>> start SELECTED TEXT

An overview of dataset time travel
Table of contents
You’re a data scientist. The engineers in your company overwrite data in the production database. You want to access overwritten data to train your models. How?
I thought time travel only existed in the movies
You’re probably right, expect maybe for this guy.
I want to discuss a concept that’s been on my mind for a while now. I like to call it “dataset time travel” because it has a nice ring to it. But the association of “time travel” and “data” has already been used elsewhere. It’s not something I’m pulling out from thin air. Essentially, what I want to discuss is the ability to view a dataset at any given point in the past. Having this ability is powerful, as it allows answering important business questions. As an example, let’s say we have a database table called
users. We might ask the following question:
What did the
userstable look like one month ago?
A different and yet equivalent way to formulate this question would be:
If I were to go back in time one month ago, what would the
userstable look like?

>> end SELECTED TEXT

PROBLEMS TO SOLVE
**1)** From the passage on dataset time travel, copy the section from "I want to discuss a" to "one month ago?".
**2)** According to the passage on dataset time travel, what ability does the concept essentially refer to?

>> start RECORD SET

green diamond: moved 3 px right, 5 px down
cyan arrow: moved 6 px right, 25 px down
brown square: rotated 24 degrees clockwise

>> end RECORD SET
>> start RECORD SET

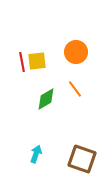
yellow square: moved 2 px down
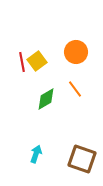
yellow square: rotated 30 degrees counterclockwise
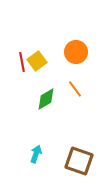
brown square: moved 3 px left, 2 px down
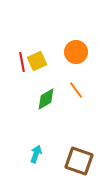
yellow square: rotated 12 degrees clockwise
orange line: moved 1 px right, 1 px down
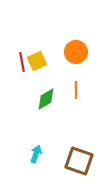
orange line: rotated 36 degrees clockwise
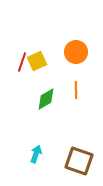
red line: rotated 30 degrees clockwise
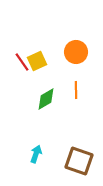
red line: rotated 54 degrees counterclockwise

>> end RECORD SET

RESULTS OF THE EXERCISE
**1)**
I want to discuss a concept that’s been on my mind for a while now. I like to call it “dataset time travel” because it has a nice ring to it. But the association of “time travel” and “data” has already been used elsewhere. It’s not something I’m pulling out from thin air. Essentially, what I want to discuss is the ability to view a dataset at any given point in the past. Having this ability is powerful, as it allows answering important business questions. As an example, let’s say we have a database table called
users. We might ask the following question:
What did the
userstable look like one month ago?

**2)** The ability to view a dataset at any given point in the past.